夏に大原の研究会で杉田さんをお呼びしようと思って、改めて、本を読みなおしているところであります。杉田菜穂さんは玉井金五先生のお弟子さんで、歴史的に社会政策の問い直しをしているところです。私の見るところ、野口さんと杉田さんのお二人の仕事が新しい社会政策像を構築していく重要な作業だと思っています。

しかし、この最初の本が出たとき、私はあんまり杉田さんの研究を重視していなかった。それは方法があんまり構築されていなかった、というより、出来の悪い武川理論(社会学的社会政策と経済学的社会政策)に人の好い玉井さんが乗っちゃって、さらに素直な杉田さんがそれに依拠したということです。私、何回か前の学会報告のときに玉井先生と杉田さんが報告したときに、社会学的社会政策と経済学的社会政策という区別がいかに意味のないものかということをお話ししました。労使関係中心の労働政策が経済学的社会政策であるなどと聞いて、納得する経済学者は一人もいないでしょう。だから、これは学会内政治の問題で、その意味ではそれなりの成功をおさめたと言えるでしょう。

* 行データ抜粋 *

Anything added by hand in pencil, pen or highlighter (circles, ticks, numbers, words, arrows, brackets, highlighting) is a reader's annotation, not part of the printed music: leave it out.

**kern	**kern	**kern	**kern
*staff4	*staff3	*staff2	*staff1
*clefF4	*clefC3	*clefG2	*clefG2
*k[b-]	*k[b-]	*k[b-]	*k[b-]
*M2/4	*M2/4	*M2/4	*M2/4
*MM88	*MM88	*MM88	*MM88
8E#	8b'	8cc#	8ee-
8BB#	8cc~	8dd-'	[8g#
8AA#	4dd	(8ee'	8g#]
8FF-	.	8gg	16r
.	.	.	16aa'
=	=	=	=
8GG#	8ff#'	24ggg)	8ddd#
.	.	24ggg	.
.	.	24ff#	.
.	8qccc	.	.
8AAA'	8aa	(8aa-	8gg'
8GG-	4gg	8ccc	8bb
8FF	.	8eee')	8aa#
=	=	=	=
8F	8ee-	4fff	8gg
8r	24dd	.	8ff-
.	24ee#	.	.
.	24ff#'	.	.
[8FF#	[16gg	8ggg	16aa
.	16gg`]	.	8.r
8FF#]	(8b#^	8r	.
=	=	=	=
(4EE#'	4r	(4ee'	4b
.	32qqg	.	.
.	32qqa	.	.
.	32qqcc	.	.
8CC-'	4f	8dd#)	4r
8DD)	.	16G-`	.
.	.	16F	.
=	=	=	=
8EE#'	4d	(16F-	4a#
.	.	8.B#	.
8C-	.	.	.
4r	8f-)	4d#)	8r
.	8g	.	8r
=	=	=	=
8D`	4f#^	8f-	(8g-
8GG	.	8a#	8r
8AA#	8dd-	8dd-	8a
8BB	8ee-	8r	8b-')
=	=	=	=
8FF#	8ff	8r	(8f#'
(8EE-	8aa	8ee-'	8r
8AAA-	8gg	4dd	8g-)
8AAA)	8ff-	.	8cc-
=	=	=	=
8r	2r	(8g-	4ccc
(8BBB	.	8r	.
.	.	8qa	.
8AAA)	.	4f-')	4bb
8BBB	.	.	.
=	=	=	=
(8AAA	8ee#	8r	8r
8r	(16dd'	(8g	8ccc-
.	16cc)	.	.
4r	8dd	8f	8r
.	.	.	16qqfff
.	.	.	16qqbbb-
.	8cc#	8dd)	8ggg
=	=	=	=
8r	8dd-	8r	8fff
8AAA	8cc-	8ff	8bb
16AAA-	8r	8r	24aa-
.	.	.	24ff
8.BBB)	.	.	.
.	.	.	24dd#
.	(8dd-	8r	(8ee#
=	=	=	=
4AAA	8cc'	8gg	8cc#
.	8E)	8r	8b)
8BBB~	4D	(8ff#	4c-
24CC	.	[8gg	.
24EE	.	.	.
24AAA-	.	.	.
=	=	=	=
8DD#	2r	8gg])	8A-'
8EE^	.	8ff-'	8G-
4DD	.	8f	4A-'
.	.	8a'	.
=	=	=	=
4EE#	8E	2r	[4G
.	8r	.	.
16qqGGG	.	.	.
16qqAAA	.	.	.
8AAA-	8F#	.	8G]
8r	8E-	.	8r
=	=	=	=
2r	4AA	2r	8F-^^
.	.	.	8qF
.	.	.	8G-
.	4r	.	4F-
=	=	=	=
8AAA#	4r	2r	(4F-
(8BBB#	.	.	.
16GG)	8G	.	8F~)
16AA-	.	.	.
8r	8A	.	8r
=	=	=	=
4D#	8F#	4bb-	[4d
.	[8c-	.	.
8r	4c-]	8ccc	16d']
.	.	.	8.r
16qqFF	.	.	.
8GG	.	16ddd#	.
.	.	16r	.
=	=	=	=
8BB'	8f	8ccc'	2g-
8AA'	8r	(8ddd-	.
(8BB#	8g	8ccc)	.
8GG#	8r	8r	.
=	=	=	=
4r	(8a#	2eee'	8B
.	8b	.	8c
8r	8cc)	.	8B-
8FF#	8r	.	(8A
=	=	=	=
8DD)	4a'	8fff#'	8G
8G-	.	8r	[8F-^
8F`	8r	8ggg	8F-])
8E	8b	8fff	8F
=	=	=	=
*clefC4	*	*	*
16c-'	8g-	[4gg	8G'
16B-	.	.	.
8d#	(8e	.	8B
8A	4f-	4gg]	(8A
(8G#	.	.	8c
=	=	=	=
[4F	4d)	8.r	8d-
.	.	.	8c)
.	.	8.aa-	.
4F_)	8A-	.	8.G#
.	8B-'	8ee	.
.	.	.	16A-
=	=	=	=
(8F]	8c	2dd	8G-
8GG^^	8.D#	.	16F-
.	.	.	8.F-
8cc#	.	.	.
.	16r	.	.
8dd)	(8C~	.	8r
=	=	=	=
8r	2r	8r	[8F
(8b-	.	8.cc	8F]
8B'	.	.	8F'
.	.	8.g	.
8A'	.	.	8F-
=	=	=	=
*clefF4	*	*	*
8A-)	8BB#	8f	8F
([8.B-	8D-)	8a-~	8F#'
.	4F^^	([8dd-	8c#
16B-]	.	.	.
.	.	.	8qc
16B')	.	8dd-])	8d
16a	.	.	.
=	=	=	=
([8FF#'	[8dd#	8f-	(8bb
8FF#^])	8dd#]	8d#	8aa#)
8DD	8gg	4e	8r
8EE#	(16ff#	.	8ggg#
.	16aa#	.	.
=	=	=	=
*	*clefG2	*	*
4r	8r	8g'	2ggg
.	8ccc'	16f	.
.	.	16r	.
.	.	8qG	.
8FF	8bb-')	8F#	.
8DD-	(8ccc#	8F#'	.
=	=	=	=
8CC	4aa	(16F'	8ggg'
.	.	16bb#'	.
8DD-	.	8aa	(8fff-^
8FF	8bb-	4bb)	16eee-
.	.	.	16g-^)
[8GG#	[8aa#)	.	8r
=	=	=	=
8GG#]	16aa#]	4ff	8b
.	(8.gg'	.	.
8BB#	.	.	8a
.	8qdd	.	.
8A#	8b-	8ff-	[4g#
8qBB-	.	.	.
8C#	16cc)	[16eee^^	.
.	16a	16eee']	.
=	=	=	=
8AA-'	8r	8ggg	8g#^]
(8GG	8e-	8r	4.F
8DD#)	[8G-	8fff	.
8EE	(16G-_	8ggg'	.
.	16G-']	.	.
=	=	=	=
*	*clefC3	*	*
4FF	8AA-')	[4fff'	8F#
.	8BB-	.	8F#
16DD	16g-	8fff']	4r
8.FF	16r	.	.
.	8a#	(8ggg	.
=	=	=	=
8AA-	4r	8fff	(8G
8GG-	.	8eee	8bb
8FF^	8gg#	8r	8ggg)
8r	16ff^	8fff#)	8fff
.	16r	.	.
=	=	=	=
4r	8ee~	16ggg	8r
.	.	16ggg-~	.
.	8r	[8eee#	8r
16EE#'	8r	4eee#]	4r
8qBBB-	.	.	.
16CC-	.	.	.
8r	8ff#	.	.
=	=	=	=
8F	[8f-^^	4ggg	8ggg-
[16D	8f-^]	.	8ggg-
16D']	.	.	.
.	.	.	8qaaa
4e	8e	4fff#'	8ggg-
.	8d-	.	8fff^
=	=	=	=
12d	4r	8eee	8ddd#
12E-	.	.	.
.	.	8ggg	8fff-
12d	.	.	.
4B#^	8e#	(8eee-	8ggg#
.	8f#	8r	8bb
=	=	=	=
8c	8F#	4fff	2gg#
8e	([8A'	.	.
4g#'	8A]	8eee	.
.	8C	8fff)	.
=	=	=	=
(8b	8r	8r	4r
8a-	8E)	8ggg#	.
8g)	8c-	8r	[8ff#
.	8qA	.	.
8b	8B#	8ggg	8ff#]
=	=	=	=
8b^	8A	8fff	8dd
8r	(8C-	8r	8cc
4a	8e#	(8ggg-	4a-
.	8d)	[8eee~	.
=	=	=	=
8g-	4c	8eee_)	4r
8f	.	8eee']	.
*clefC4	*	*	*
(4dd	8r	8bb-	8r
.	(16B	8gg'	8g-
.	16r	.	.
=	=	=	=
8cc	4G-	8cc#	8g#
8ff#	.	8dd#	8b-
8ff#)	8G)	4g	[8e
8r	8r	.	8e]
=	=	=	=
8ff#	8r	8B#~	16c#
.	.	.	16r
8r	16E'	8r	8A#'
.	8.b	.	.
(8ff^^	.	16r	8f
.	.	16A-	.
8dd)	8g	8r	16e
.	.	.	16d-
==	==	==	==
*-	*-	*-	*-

* 課題 A *
本文によると、杉田菜穂さんは誰の弟子ですか。
* 課題 B *
本文を、「しかし、この最初の本が出たと」という語句のあるところから「をおさめたと言えるでしょう。」までそのまま書き写しなさい。

* 解答欄 A *
玉井金五先生の弟子です。

* 解答欄 B *
しかし、この最初の本が出たとき、私はあんまり杉田さんの研究を重視していなかった。それは方法があんまり構築されていなかった、というより、出来の悪い武川理論(社会学的社会政策と経済学的社会政策)に人の好い玉井さんが乗っちゃって、さらに素直な杉田さんがそれに依拠したということです。私、何回か前の学会報告のときに玉井先生と杉田さんが報告したときに、社会学的社会政策と経済学的社会政策という区別がいかに意味のないものかということをお話ししました。労使関係中心の労働政策が経済学的社会政策であるなどと聞いて、納得する経済学者は一人もいないでしょう。だから、これは学会内政治の問題で、その意味ではそれなりの成功をおさめたと言えるでしょう。